Given exercise: Render the listing from the line with "collection date: 1939-06-18" to the line with "genus: Sarcococca", both included, as a two-column CSV with columns named field and value. Give one row per entry, with each part in a single quoted field and any line breaks turned into spaces.

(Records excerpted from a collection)
## start
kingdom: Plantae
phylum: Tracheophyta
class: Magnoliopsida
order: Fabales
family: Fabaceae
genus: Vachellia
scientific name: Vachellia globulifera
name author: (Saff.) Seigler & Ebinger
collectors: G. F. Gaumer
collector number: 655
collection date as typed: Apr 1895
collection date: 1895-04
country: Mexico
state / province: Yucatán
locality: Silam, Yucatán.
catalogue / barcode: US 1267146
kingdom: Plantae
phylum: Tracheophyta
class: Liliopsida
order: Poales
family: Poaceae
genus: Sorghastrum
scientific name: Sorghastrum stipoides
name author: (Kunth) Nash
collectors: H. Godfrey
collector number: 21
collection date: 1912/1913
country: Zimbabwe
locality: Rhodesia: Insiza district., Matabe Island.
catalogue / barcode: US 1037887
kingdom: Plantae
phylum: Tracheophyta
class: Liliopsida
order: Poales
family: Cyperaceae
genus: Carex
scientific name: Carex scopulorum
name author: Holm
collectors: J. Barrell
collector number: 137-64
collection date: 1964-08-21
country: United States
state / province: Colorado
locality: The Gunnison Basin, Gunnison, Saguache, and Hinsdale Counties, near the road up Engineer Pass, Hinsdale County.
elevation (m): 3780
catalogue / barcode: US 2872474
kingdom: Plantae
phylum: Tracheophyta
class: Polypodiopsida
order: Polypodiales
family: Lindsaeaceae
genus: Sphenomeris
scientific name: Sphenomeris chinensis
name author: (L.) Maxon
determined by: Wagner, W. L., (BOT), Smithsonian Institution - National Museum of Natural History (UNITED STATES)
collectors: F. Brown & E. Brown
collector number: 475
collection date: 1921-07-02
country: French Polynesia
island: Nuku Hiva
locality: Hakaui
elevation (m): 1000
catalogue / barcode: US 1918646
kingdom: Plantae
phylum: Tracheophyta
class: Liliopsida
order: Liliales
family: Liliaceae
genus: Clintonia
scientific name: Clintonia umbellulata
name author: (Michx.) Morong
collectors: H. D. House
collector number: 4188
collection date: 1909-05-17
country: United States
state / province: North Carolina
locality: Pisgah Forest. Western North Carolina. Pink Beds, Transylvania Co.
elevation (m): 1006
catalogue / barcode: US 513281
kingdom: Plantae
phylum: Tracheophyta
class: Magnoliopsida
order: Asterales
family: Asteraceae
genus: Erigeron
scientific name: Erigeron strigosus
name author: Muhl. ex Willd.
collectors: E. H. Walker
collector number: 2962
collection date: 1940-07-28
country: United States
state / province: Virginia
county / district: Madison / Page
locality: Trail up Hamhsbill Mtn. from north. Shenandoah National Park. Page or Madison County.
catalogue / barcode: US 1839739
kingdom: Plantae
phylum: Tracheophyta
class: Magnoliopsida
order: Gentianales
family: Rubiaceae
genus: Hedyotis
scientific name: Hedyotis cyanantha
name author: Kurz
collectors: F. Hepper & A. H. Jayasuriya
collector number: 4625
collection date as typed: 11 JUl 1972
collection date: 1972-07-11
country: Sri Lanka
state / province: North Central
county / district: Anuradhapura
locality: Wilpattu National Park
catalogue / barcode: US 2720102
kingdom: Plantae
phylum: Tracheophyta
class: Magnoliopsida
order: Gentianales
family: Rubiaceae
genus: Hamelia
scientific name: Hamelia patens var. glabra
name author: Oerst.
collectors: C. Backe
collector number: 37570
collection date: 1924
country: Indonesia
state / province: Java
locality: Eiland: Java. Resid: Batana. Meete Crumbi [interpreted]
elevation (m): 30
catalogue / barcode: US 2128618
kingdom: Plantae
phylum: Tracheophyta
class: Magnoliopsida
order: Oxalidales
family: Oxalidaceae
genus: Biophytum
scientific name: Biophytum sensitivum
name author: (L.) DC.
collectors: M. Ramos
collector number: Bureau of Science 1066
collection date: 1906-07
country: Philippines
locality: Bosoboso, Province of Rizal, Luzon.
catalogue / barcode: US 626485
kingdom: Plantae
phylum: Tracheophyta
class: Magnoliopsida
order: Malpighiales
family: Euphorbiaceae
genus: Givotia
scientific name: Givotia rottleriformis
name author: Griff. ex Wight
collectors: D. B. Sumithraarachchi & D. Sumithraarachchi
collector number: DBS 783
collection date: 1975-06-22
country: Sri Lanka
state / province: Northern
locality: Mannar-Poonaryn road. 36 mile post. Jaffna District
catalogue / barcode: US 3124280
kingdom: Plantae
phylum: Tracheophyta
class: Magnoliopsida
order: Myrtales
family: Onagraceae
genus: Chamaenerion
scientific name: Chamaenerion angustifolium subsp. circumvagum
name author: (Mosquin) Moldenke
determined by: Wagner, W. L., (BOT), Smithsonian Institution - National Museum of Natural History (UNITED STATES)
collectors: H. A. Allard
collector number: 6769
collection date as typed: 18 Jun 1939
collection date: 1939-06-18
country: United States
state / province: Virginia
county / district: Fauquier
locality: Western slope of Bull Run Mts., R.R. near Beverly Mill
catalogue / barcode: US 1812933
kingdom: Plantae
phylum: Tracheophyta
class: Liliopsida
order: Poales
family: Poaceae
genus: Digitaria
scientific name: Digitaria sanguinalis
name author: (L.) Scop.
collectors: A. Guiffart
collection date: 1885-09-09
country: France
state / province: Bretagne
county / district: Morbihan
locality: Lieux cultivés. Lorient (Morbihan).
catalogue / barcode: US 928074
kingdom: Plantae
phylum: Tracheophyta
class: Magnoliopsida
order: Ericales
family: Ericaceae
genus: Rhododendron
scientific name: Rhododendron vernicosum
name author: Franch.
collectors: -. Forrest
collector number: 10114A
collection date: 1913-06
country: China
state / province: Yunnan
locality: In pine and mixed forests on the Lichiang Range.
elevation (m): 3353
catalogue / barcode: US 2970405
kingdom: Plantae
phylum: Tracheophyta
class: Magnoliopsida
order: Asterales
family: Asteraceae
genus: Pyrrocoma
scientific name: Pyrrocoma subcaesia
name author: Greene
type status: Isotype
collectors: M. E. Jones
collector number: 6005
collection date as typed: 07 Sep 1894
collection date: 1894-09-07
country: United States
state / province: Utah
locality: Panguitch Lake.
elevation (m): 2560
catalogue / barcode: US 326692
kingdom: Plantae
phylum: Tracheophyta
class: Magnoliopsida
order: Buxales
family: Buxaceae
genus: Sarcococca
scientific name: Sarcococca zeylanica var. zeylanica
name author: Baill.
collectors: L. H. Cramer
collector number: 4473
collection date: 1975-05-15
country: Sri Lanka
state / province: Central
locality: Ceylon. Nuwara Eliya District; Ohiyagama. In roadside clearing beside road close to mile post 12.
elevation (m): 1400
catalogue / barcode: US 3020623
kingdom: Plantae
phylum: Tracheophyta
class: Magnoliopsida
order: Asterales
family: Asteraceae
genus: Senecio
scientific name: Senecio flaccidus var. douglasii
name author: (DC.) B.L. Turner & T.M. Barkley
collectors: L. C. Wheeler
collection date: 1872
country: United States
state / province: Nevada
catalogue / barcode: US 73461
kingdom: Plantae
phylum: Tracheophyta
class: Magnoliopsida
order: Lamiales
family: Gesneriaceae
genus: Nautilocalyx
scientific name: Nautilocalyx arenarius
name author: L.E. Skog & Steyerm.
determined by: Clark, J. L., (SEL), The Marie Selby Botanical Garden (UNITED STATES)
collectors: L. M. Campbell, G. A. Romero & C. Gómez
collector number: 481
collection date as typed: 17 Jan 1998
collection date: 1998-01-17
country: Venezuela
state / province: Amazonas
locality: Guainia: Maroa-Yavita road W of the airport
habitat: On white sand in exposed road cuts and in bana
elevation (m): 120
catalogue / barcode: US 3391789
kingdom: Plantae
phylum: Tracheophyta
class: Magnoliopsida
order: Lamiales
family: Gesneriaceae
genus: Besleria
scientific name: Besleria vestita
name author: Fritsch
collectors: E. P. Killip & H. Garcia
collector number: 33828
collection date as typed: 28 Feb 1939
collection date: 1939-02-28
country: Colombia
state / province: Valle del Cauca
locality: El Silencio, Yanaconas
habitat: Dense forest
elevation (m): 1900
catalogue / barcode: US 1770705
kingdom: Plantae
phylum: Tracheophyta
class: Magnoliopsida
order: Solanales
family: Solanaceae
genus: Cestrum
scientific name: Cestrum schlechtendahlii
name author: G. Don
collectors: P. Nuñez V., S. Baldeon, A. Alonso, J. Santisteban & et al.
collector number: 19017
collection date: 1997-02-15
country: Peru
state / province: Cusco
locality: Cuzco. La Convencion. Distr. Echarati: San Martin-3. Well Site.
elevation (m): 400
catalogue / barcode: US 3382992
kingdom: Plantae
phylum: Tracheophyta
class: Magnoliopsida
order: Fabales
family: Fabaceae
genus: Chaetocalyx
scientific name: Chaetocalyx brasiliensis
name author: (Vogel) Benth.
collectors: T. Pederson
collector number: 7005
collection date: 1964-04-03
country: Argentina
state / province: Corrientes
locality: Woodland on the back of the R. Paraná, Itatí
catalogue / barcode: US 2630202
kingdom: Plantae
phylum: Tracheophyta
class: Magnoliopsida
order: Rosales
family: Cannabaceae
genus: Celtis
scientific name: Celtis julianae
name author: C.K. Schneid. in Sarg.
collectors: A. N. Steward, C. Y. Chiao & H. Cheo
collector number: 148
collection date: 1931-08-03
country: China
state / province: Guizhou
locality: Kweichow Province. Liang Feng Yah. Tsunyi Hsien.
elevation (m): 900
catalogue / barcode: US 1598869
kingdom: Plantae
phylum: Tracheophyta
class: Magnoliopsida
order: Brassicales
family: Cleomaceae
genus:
## end
Solved exercise:
field,value
"collection date:","1939-06-18"
"country:","United States"
"state / province:","Virginia"
"county / district:","Fauquier"
"locality:","Western slope of Bull Run Mts., R.R. near Beverly Mill"
"catalogue / barcode:","US 1812933"
"kingdom:","Plantae"
"phylum:","Tracheophyta"
"class:","Liliopsida"
"order:","Poales"
"family:","Poaceae"
"genus:","Digitaria"
"scientific name:","Digitaria sanguinalis"
"name author:","(L.) Scop."
"collectors:","A. Guiffart"
"collection date:","1885-09-09"
"country:","France"
"state / province:","Bretagne"
"county / district:","Morbihan"
"locality:","Lieux cultivés. Lorient (Morbihan)."
"catalogue / barcode:","US 928074"
"kingdom:","Plantae"
"phylum:","Tracheophyta"
"class:","Magnoliopsida"
"order:","Ericales"
"family:","Ericaceae"
"genus:","Rhododendron"
"scientific name:","Rhododendron vernicosum"
"name author:","Franch."
"collectors:","-. Forrest"
"collector number:","10114A"
"collection date:","1913-06"
"country:","China"
"state / province:","Yunnan"
"locality:","In pine and mixed forests on the Lichiang Range."
"elevation (m):","3353"
"catalogue / barcode:","US 2970405"
"kingdom:","Plantae"
"phylum:","Tracheophyta"
"class:","Magnoliopsida"
"order:","Asterales"
"family:","Asteraceae"
"genus:","Pyrrocoma"
"scientific name:","Pyrrocoma subcaesia"
"name author:","Greene"
"type status:","Isotype"
"collectors:","M. E. Jones"
"collector number:","6005"
"collection date as typed:","07 Sep 1894"
"collection date:","1894-09-07"
"country:","United States"
"state / province:","Utah"
"locality:","Panguitch Lake."
"elevation (m):","2560"
"catalogue / barcode:","US 326692"
"kingdom:","Plantae"
"phylum:","Tracheophyta"
"class:","Magnoliopsida"
"order:","Buxales"
"family:","Buxaceae"
"genus:","Sarcococca"